* The data:
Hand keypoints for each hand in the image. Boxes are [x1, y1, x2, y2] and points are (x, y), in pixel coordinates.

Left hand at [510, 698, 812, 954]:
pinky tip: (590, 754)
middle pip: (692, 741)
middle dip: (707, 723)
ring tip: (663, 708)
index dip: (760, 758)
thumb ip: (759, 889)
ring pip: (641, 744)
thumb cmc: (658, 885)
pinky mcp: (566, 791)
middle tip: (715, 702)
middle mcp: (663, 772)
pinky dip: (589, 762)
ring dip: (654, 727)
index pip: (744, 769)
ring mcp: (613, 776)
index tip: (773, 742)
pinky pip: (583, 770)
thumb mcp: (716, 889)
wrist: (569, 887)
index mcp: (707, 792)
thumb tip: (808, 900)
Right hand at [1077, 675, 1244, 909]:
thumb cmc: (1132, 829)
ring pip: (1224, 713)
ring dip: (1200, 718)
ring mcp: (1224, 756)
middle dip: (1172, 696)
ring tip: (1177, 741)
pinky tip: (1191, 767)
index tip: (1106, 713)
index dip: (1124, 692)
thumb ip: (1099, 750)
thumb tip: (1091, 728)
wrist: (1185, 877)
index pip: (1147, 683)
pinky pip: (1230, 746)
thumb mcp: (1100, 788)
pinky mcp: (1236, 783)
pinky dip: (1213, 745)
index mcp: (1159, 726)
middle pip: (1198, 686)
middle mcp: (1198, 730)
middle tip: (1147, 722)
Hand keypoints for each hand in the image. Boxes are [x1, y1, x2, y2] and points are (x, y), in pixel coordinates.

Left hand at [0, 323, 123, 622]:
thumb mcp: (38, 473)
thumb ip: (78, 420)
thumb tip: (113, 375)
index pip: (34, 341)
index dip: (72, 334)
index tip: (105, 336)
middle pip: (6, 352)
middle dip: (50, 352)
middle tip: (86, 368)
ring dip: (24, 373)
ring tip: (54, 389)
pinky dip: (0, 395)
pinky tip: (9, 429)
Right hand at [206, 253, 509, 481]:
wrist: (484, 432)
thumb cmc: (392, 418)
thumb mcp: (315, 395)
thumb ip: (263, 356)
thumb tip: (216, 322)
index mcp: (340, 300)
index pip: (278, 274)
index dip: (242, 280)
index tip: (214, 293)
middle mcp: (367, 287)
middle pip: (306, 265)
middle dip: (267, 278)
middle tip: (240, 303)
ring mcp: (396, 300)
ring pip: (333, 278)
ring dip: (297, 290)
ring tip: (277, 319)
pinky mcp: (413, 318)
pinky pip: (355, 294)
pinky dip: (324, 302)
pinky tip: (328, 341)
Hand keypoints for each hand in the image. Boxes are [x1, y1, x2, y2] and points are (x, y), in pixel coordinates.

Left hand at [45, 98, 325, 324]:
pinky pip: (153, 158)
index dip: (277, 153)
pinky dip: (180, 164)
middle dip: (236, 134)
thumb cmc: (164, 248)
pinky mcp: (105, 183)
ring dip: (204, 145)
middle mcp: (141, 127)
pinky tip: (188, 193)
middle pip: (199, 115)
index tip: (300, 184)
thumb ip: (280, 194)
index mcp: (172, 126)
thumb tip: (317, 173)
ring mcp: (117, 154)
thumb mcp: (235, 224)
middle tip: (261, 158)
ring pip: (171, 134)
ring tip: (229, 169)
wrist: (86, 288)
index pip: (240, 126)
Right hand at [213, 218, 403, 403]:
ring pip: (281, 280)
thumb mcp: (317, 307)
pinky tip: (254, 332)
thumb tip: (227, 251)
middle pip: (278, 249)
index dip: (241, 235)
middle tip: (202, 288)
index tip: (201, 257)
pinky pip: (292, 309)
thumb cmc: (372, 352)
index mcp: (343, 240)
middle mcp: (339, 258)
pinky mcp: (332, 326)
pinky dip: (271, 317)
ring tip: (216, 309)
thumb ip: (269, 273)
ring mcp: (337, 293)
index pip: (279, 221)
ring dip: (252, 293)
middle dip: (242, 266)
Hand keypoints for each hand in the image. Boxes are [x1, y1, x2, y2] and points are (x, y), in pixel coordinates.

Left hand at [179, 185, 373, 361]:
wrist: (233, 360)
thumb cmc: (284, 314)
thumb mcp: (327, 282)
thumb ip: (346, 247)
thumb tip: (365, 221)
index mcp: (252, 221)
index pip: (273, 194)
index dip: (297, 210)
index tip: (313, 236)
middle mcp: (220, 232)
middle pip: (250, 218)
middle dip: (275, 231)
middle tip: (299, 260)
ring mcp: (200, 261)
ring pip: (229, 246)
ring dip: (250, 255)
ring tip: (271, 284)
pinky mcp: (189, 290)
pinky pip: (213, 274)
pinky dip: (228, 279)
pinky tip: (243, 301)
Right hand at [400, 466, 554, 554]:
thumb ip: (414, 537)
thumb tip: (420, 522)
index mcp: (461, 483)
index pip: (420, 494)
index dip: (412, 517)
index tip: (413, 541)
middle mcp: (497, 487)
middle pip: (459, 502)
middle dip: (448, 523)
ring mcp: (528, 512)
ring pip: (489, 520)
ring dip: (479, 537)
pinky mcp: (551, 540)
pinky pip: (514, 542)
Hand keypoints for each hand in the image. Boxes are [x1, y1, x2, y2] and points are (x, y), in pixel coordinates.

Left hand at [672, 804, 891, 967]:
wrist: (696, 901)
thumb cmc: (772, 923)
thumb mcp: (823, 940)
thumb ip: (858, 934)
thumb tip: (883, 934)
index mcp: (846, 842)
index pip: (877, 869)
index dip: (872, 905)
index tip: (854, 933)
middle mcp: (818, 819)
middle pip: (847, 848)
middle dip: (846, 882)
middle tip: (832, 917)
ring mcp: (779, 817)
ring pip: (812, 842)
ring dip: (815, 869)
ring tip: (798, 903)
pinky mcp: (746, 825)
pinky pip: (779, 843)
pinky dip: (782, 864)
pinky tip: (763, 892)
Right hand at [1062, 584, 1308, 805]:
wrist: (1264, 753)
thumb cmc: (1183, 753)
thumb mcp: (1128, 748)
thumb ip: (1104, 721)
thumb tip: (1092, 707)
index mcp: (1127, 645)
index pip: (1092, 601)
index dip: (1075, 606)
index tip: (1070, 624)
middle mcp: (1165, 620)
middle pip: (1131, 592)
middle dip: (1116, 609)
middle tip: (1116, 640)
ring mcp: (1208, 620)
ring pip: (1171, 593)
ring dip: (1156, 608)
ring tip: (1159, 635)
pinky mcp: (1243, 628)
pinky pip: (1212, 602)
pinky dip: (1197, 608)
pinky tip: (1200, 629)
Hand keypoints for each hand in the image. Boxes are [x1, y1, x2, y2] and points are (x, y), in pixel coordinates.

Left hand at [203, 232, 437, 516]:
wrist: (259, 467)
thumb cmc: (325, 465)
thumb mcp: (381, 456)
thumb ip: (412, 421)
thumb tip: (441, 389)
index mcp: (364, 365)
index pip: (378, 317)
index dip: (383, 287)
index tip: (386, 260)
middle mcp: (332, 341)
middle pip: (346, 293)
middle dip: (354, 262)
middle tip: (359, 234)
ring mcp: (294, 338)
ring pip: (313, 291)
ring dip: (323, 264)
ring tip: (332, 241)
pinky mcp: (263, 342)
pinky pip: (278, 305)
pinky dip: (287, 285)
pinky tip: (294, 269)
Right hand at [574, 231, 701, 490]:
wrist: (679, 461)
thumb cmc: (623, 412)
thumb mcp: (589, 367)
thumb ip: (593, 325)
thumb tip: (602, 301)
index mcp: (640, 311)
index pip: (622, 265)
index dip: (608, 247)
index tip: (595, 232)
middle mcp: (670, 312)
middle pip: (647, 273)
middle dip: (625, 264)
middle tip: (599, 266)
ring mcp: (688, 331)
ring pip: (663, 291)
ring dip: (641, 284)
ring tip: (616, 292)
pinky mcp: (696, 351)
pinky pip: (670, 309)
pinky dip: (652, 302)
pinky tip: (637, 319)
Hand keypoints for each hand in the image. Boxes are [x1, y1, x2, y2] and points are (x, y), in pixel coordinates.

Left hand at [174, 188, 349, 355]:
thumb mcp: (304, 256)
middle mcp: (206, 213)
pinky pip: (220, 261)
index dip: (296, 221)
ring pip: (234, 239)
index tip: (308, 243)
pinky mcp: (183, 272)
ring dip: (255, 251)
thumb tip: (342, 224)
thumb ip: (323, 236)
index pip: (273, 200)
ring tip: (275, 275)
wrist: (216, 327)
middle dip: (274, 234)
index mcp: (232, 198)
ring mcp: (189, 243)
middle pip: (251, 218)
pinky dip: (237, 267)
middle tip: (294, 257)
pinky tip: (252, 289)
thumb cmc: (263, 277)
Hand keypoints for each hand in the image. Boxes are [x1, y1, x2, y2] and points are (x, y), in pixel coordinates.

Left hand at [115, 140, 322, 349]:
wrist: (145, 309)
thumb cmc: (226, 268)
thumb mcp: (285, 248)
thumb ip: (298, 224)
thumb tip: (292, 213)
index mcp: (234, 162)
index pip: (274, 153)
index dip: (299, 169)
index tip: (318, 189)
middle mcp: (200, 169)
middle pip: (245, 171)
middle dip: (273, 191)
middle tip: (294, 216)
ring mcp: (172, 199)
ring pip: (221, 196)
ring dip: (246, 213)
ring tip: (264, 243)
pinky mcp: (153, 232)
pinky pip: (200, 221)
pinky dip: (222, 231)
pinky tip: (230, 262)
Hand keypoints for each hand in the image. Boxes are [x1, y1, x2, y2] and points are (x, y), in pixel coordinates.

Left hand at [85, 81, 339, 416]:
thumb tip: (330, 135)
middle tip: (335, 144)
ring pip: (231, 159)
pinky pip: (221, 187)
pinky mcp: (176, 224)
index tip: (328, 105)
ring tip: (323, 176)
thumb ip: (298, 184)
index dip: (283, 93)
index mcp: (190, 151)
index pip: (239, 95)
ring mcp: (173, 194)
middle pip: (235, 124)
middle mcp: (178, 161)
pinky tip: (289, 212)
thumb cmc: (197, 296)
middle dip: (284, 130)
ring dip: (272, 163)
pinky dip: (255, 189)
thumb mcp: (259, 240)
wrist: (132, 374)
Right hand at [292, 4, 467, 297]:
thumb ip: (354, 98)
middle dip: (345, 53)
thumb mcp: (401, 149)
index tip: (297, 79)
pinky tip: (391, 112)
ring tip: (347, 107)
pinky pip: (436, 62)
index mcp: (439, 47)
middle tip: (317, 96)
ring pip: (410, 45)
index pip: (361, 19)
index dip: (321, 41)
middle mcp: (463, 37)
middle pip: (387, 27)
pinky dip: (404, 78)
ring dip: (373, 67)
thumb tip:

* Description of the task:
Please set down again, word for word, only the lines from the start of the entries through the line with "thumb ip: (759, 889)", both ends included.

* Response area:
Hand keypoints for each hand in the image. Boxes are [x1, y1, x2, y2] and points are (x, y), in pixel coordinates.

Left hand at [510, 698, 812, 954]:
pinky tip: (590, 754)
middle pip: (692, 741)
middle dip: (707, 723)
ring tip: (663, 708)
index dip: (760, 758)
thumb ip: (759, 889)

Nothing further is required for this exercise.